BEGIN Material for this exercise

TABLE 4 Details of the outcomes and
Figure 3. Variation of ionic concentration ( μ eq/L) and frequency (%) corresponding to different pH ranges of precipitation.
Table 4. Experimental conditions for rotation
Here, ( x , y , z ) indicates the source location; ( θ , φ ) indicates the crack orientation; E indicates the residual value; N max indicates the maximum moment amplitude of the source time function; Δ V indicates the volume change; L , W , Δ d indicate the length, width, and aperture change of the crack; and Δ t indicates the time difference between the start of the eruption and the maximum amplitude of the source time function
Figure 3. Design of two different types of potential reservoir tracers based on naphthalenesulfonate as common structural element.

END Material for this exercise
BEGIN Material for this exercise

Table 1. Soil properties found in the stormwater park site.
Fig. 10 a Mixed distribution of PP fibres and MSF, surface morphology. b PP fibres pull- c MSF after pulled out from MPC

END Material for this exercise

▶ _Task objective_: Within the records above, each line containing "Figure" is to be returned.

▶ _Answer for this exercise_:
Figure 3. Variation of ionic concentration ( μ eq/L) and frequency (%) corresponding to different pH ranges of precipitation.
Figure 3. Design of two different types of potential reservoir tracers based on naphthalenesulfonate as common structural element.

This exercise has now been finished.